→ **SOURCE EXTRACT**:
----------------

But I can also say that true love is not the foundation or the reason for marriage. We are outright commanded to love essentially everyone, everyone we know at least, from our neighbors to our enemies and on. Love is much to broad a criteria for marriage, and quite honestly love in marriage doesn't receive any kind of special boost. There are no doubt times when its harder to love your spouse than it is to love your enemy. Of course love is crucial to marriage, but love is crucial to every aspect of a godly life.

Marriage goes beyond love, love is broader, marriage deals with a special relationship that includes love but is much deeper. I don't think I'm at a point where I can describe what I mean other than saying its a little picture of what the Gospel of John described. Early on 'God so loved the world that he gave his only begotten son' and yes, God loves the whole world, but in the end Christ says 'I pray not for the world but for those that you have given me, because they are yours.'. Love is for everyone, but marriage is about trust(Faith) and likeness and becoming as one and complimenting one another's personalities. But not just complimenting, that is much to weak a word, in marriage we glorify one another. Just as our glory is in Christ, and we live to glorify Christ, good marriage is a hint of that.


This is just another way in which the common poly objection 'how can you love more than one person?' makes no sense. We had better be able to love more than one person poly or not, if we don't we are failures as Christians and as human beings. Yes, marriage needs love, but it also needs to go way beyond love.
 
Observations:

  • I firmly believe that the objections to polygyny by the marriage forbidders is not rooted in a desire to follow scripture. The motivation is rooted in self idolatry.
  • There is never a single passage given by the marriage forbidders that has God conveying a dislike of multiple wives.
  • All of the passages given have other primary meanings. We are always told to accept the secondary supposed inference. **

**To put it another way, any verse from bible cited against polygyny will always be dealing with a different issue. For instance, Matt 19 is dealing with divorce, not about polygyny. 1 Cor 7:2 has the inspired writer reasserting the right to marriage because of the rampant pagan sex worship, not about polygyny. I Tim 3:2 deals w/ qualifications of a deacon, not about polygyny.

Where is a single passage dealing with polygyny primarily?
 
Marrying for love and the huge emphasis placed on finding love before marriage is actually a very modern concept.
Marriage amongst anyone with any property (which is a lot more people these days) was usually a business decision. That didn't mean that there was no love in marriage or that marriages were miserable just that it came later as a result of mutual respect and co-operation with one another. Building a life together created love.

----------------

→ **INFORMATION SUPPLIED**:
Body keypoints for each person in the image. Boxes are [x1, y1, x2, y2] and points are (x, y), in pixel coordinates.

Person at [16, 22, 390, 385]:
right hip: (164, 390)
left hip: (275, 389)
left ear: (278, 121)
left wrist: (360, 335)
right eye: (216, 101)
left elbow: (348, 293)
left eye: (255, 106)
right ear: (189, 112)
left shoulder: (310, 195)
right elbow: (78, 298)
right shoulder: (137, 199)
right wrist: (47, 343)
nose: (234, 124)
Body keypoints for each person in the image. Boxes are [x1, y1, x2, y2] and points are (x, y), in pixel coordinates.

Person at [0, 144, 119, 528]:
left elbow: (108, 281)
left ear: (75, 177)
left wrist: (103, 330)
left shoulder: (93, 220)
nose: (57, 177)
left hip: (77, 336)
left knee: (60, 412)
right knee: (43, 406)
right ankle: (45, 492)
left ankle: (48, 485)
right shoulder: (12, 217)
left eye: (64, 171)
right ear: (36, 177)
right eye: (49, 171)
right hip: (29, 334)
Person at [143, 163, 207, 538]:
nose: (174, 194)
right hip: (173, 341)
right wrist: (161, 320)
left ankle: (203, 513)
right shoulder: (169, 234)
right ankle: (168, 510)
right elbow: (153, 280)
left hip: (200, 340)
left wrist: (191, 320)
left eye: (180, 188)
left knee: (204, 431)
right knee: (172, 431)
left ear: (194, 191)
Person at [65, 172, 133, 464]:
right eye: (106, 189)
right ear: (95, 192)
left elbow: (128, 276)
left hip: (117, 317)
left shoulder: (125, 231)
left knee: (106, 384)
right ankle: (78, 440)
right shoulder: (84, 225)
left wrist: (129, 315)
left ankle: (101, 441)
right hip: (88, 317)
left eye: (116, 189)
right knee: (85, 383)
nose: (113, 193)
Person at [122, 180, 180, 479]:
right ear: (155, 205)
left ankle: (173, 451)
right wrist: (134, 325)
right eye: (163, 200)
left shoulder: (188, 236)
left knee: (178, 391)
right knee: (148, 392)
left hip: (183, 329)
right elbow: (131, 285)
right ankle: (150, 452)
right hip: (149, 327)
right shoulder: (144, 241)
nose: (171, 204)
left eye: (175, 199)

----------------

→ **REQUIRED ACTIONS**:
a - Return the part of the marriage passage from "Where is a single" to "together created love.".
b - According to the marriage passage, why does the common poly objection "how can you love more than one person?" make no sense? Answer in one to three sentences.
c - For each statement, say whether it agrees with the marriage passage, and quote the deciding words: (i) Matt 19 is said to deal with divorce. (ii) Love in marriage is said to receive a special boost. (iii) Marrying for love is described as an old concept.

→ **ANSWER LIST**:
a -
Where is a single passage dealing with polygyny primarily?
 
Marrying for love and the huge emphasis placed on finding love before marriage is actually a very modern concept.
Marriage amongst anyone with any property (which is a lot more people these days) was usually a business decision. That didn't mean that there was no love in marriage or that marriages were miserable just that it came later as a result of mutual respect and co-operation with one another. Building a life together created love.

b - The objection makes no sense because everyone, poly or not, must be able to love more than one person. The passage holds that we are commanded to love essentially everyone, from neighbors to enemies, and that failing to do so makes us failures as Christians and as human beings.

c -
(i) Yes: "Matt 19 is dealing with divorce, not about polygyny."
(ii) No: "love in marriage doesn't receive any kind of special boost."
(iii) No: "Marrying for love and the huge emphasis placed on finding love before marriage is actually a very modern concept."